Let’s take a look at a 20-year chart of gold, copper, and nickel, courtesy of TradingView:
These three metals were chosen because they’re global commodities with deep futures markets and long price histories. Fundamentally, any inflation should raise production and extraction costs across all metals, meaning investors should consider multiple hedges — not just gold.
As our readers can see, until early 2025, the three assets moved largely in sync, as they typically do. But starting this spring, both gold and copper began outperforming nickel — and by September, gold took off, jumping from around $3,300/oz to over $4,300, a nearly 30% gain, while copper and the nickel prices barely moved.
That divergence is unusual — and historically, it rarely ends well.
Observation 1: Gold Looks Overvalued
Metals like copper and nickel have apparent industrial demand. Gold, by contrast, is primarily valuable as a store of value. At current levels, buying gold is not an inflation hedgeрр; it’s a bet that the precious metal will continue to outperform inflation by a wide margin.
According to the St. Louis Fed, five-year inflation expectations are ~2.3% annually. Are gold investors here really looking for a 2%-3% return above inflation over the next 5 years?
Now look at gold’s long-term chart, courtesy of tradingview.com
Observation 2: Déjà Vu — The 2011 Parallel
The current price of $4,000 sits roughly 75% above its 4-year moving average of $2,300. That gap — as large as it seems — is almost identical to the 2011 peak, when gold traded at $1,900 versus a 4-year average of $1,100 (a 72% spread).
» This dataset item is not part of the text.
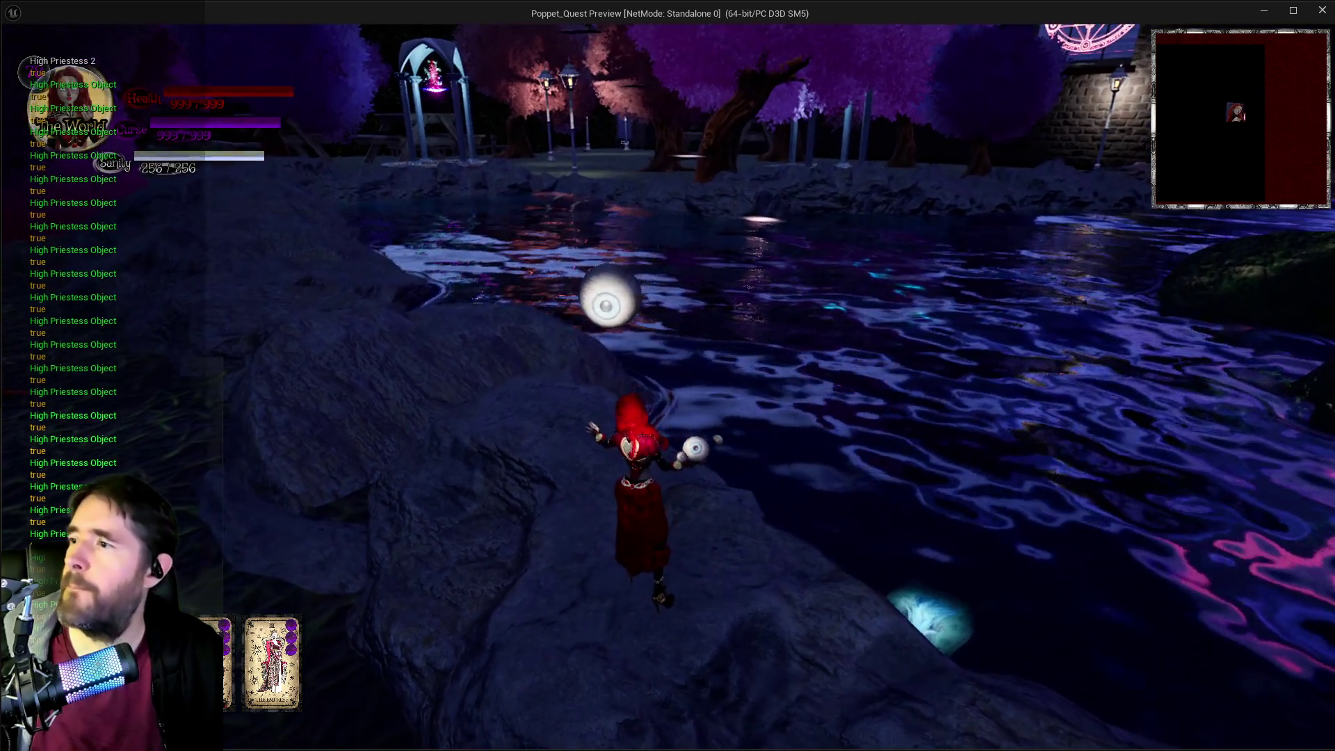
key("w")
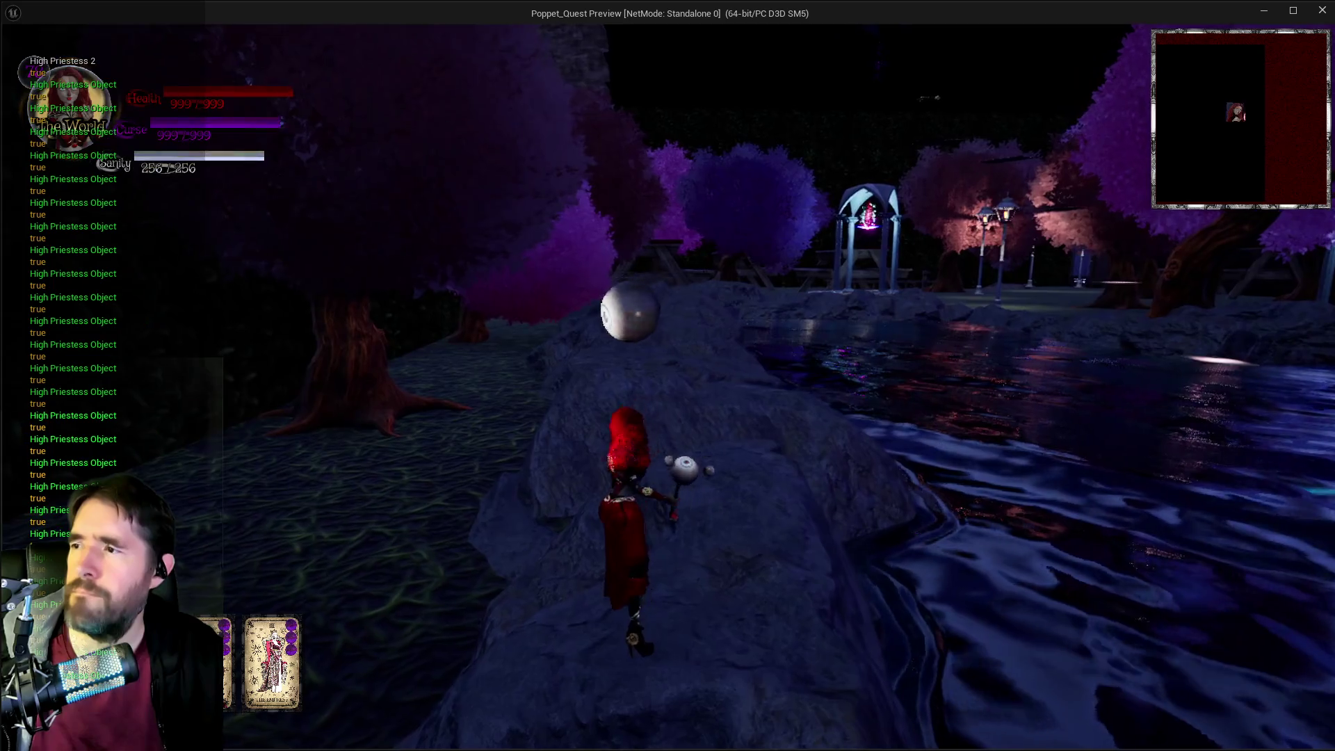
key("d")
Back then, buyers’ panic gave way to a long, grinding correction. Gold lost nearly 50% of its value in the following years.
The Bottom Line
Gold today looks very much like a late-cycle bubble. Prices are over 70% above the long-term trend, while base metals like copper and nickel are relatively cheap. If you’re genuinely looking for an inflation hedge, copper or nickel, especially, may offer better value.
A replay of 2011-2012, sideways volatility followed by a sharp drop, is not just possible, it’s probable. Given the current disconnect between gold and industrial metals, the correction could even be deeper this time.
The truth is simple: gold, like everything else, is cyclical and mean-reverting. It trends — until it doesn’t. Periods of exceptional performance are invariably followed by reversion.
Buying gold at these levels is like playing last week’s winning lottery numbers:
You might win again, but the odds are stacked against you.